I haven't used the new one yet, but the old one had a superior tab interface to everything out there, which they called MDI (Multiple Document Interface). For serial tab abusers like myself, it was a noticeable difference that always had me scratching my head why the other browsers didn't copy the idea.
Small things like clicking a tab again to go back to the previous tab are excellent settings in the older versions.
Beyond tab management (which was exceptional), the side panel was and is my favorite UI widget hands-down. In the same vein as hot-corners, being able to 'toss' the pointer into the edge of the screen to open mail, notes, etc. felt just plain better than other methods.
Emphasis on was. Now tab management and the side panel are non-existent.
Tested in our WebRTC app for remote teams, Sqwiggle (https://www.sqwiggle.com) - it works flawlessly.

From a developer standpoint it's only good news that Opera has moved to webkit at this point.

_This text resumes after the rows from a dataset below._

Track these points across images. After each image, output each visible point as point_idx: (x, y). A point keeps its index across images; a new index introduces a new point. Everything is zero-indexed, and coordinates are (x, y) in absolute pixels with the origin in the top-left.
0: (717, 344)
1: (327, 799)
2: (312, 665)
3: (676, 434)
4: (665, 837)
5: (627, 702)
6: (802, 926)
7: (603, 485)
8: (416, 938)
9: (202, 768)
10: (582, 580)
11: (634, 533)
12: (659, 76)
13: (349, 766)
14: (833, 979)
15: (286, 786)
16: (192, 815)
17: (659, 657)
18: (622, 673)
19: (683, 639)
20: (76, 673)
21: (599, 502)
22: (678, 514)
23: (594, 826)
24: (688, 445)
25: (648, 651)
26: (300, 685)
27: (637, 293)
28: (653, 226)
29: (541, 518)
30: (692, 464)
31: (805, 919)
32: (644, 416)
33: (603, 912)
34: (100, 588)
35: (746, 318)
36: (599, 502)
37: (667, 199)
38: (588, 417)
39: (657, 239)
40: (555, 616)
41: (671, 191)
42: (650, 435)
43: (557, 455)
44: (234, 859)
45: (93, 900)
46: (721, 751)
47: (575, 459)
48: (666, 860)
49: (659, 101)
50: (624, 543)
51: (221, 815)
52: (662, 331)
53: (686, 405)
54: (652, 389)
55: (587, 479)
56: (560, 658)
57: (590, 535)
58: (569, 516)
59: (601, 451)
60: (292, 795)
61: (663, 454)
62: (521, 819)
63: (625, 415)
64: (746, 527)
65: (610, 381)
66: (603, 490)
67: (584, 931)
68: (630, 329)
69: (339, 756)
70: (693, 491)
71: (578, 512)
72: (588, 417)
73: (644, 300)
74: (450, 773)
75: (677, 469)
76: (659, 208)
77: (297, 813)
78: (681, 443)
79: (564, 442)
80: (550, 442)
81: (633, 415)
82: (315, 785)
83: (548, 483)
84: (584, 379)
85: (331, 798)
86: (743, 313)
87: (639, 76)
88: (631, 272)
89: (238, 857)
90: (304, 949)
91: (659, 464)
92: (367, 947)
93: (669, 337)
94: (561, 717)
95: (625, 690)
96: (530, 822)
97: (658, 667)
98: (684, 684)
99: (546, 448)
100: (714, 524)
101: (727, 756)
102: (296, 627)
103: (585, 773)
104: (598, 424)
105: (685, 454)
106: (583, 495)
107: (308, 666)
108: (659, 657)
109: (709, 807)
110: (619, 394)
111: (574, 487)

getUserMedia is not WebRTC support. Let us know when you have full support for PeerConnections and DataChannels.
Actually, they do have that. Check it out on http://iswebrtcready.appear.in/, or try to create a room on https://appear.in/
IE still has no support for WebRTC, right? Just checking.
No, I think they disagree with Google about how to implement it. I suppose having paid 8+ bill for Skype might have something to do with it.
Not yet, neither does Safari. Maybe with IE12?
But still no support for being opera instead of a crappy chrome clone? What happened to that whole "we're not going to make the webkit based releases the official releases until we've added back all the missing features from opera 12" thing?
Market pressure.

Even so, the rate at which they're adding back the features is unbelievable - I think it 12 months they'll have all the old Opera features back sans IRC client and mail client (which they said they'd drop anyway).

Opera's future looks really promising if they can survive this very bumpy ride.

Came to say the same thing. Bring back mouse chording damnit! (Not to mention all of the little things that made Opera, Opera).
You still can't make a search engine like DuckDuckGo the default and DragnFly is still missing in action :-(
Bookmarks are older than Opera 12 and they're gone as well
this. And the absence of the mail client, of course.